To protect the interests of Mr. Simmons in the first place, and those of the federal treasury in the next, something must be done. The general expectation seems to be that the duties will be collected on board of armed vessels at the different ports of entry in the seceding states. Are our readers aware what a fleet this would require? There are seven collection districts in the little state of Florida alone; there are four in Alabama. At every port there must be a collector, with his army of appraisers, clerks, examiners, inspectors, weighers, gaugers, measurers, and so forth; there must be a Naval Officer and his staff of entry clerks. The Morrill tariff law, which we have just enacted, will make a larger number of all these necessary than would have been required a month ago. Where twenty men would have then answered the purpose thirty will now be needed. If we collect the revenue in this manner, with a fleet at every port and a corps of custom-house officers on board, it will cost us a great deal more than all we shall get.

But can the revenue be thus collected? The importers arriving at the southern harbors will know how to address the Custom-House officers. “We have a cargo,” they will naturally say, “on which we do not care to pay duties just at present; we must deposit it in the warehouses for the term during which we are permitted to do so by law.” What will the officers of the customs do in that case? The government has no longer any warehouses in the seceding ports. The hold of an armed vessel would neither be a proper nor a sufficiently spacious repository for the goods. The duties in that case cannot be collected; and the collector will be puzzled to know whether to let the ship proceed to her port or to detain her.

We happen to know that there are importing houses at this moment preparing to take advantage of this opening for an unencumbered trade. They are getting ready to convey their cargoes to Charleston or Savannah; the goods will be landed there, and then brought coastwise to New York, where, being importations from a port within the Union, they will be subject to no duty. The new tariff, with its strange formalities and ingeniously devised delays, forms an additional inducement with them to take this course.

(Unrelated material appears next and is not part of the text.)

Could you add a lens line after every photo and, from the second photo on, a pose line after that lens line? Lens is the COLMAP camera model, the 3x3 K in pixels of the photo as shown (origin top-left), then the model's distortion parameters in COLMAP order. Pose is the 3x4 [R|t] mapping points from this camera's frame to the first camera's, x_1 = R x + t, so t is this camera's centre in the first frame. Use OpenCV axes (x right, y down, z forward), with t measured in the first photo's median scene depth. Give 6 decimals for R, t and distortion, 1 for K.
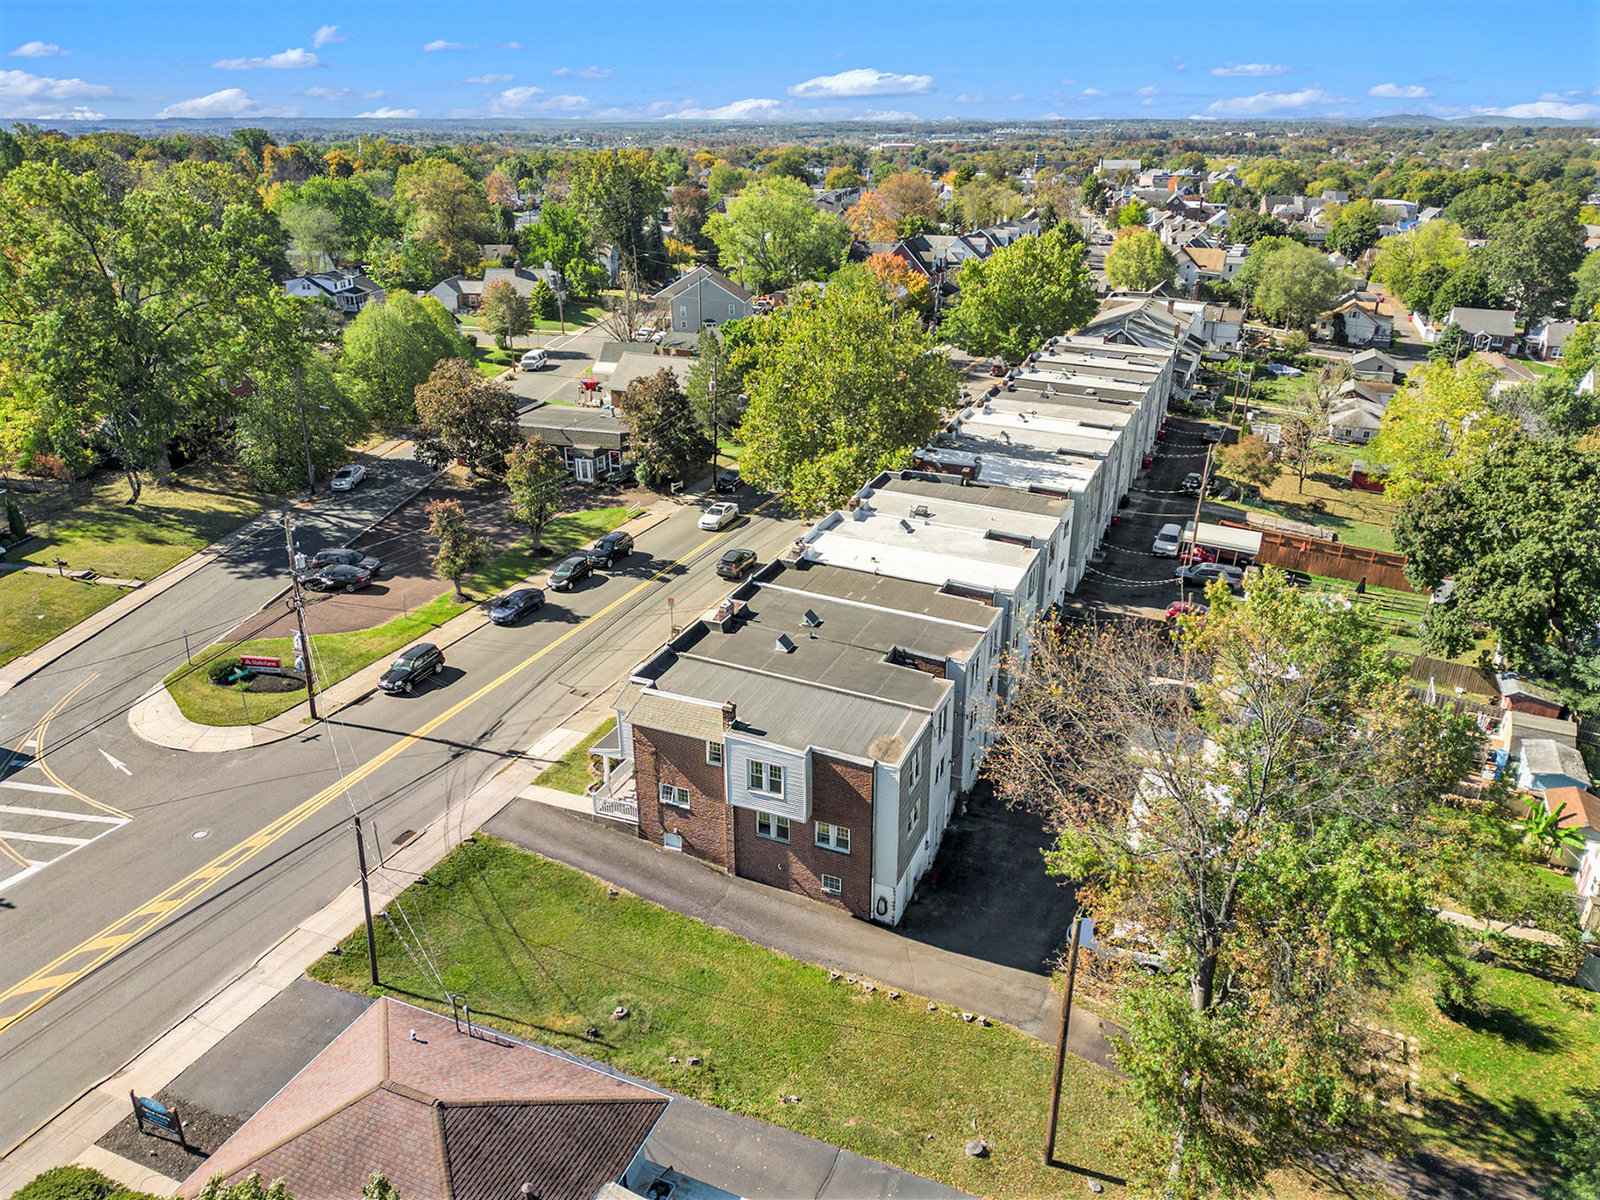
lens RADIAL K [[1084.0, 0, 805.0], [0, 1084.0, 745.3], [0, 0, 1]] dist [0.061113, -0.068601]
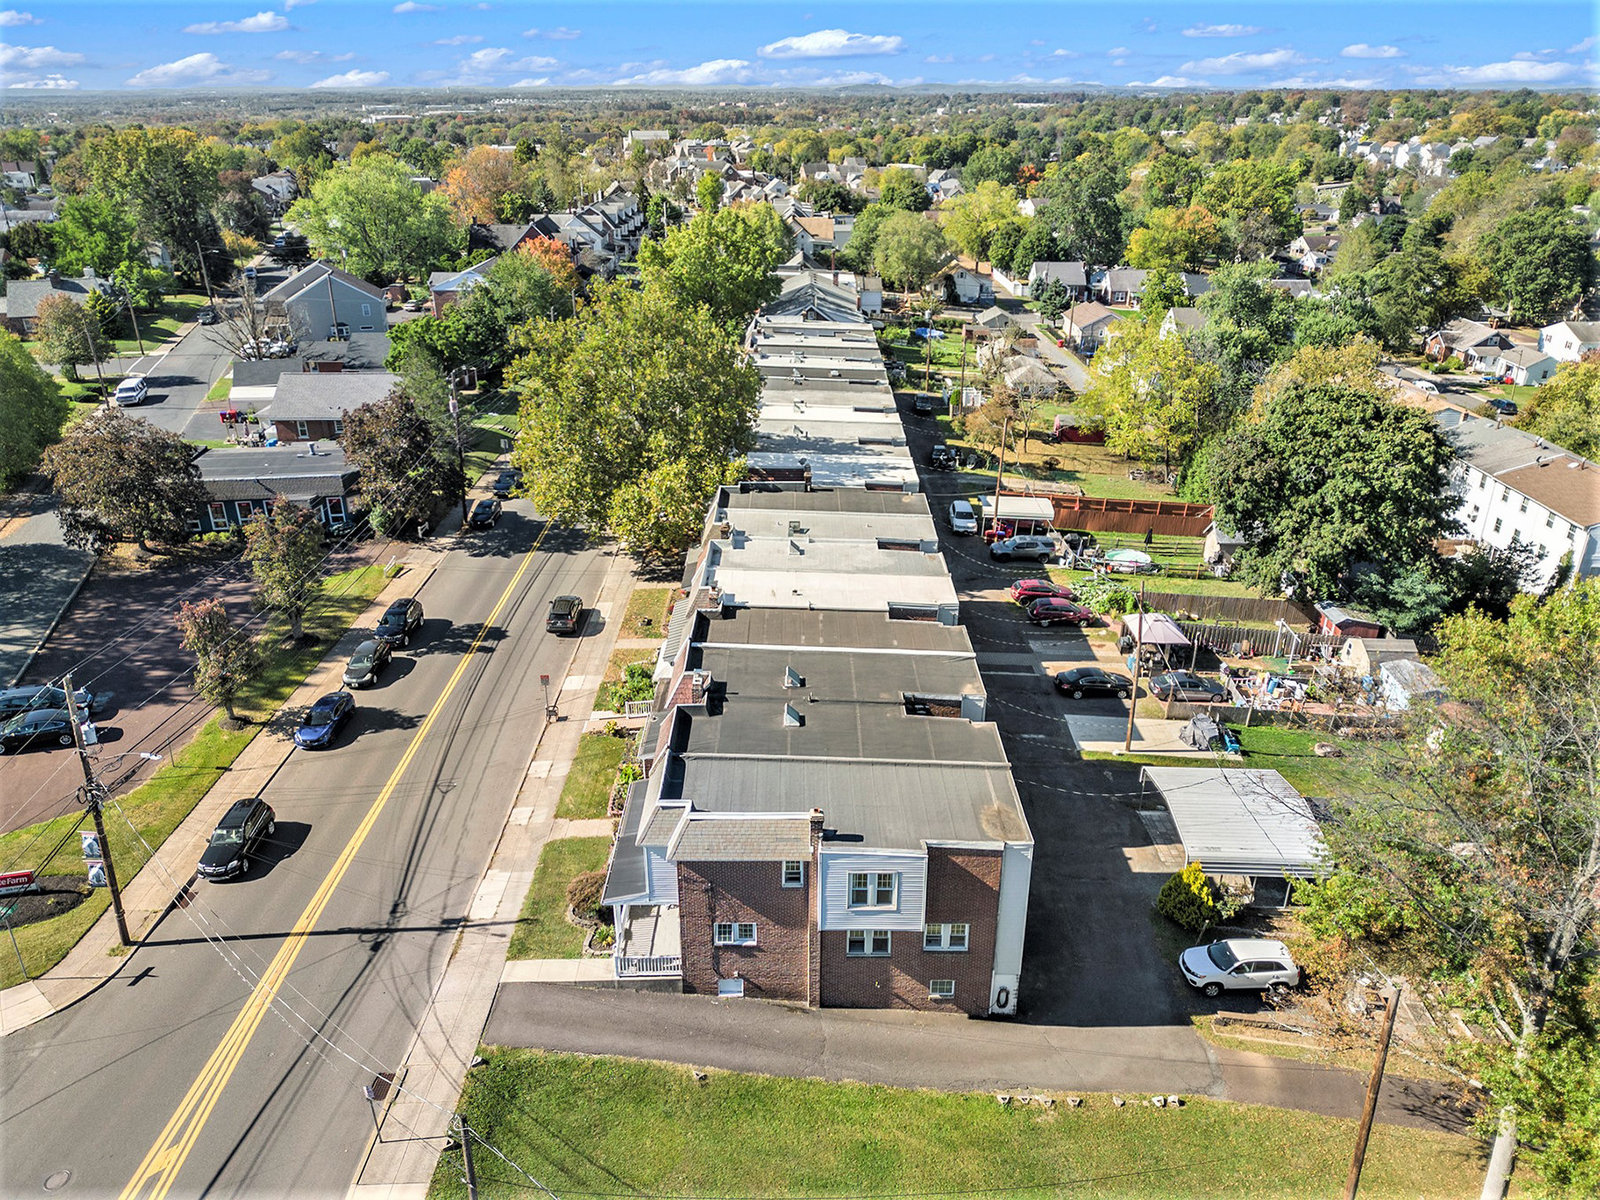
lens RADIAL K [[1097.9, 0, 805.3], [0, 1097.9, 730.7], [0, 0, 1]] dist [0.041098, -0.048839]
pose [[0.917945, -0.200588, 0.342260, -0.206995], [0.198259, 0.979242, 0.042173, -0.080252], [-0.343615, 0.029143, 0.938658, 0.139842]]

What, then, is left for our government? Shall we let the seceding states repeal the revenue laws for the whole Union in this manner? Or will the government choose to consider all foreign commerce destined for those ports where we have no custom-houses and no collectors, as contraband, and stop it, when offering to enter the collection districts from which our authorities have been expelled? Or will the President call a special session of Congress to do what the last unwisely failed to do—to abolish all ports of entry in the seceding states?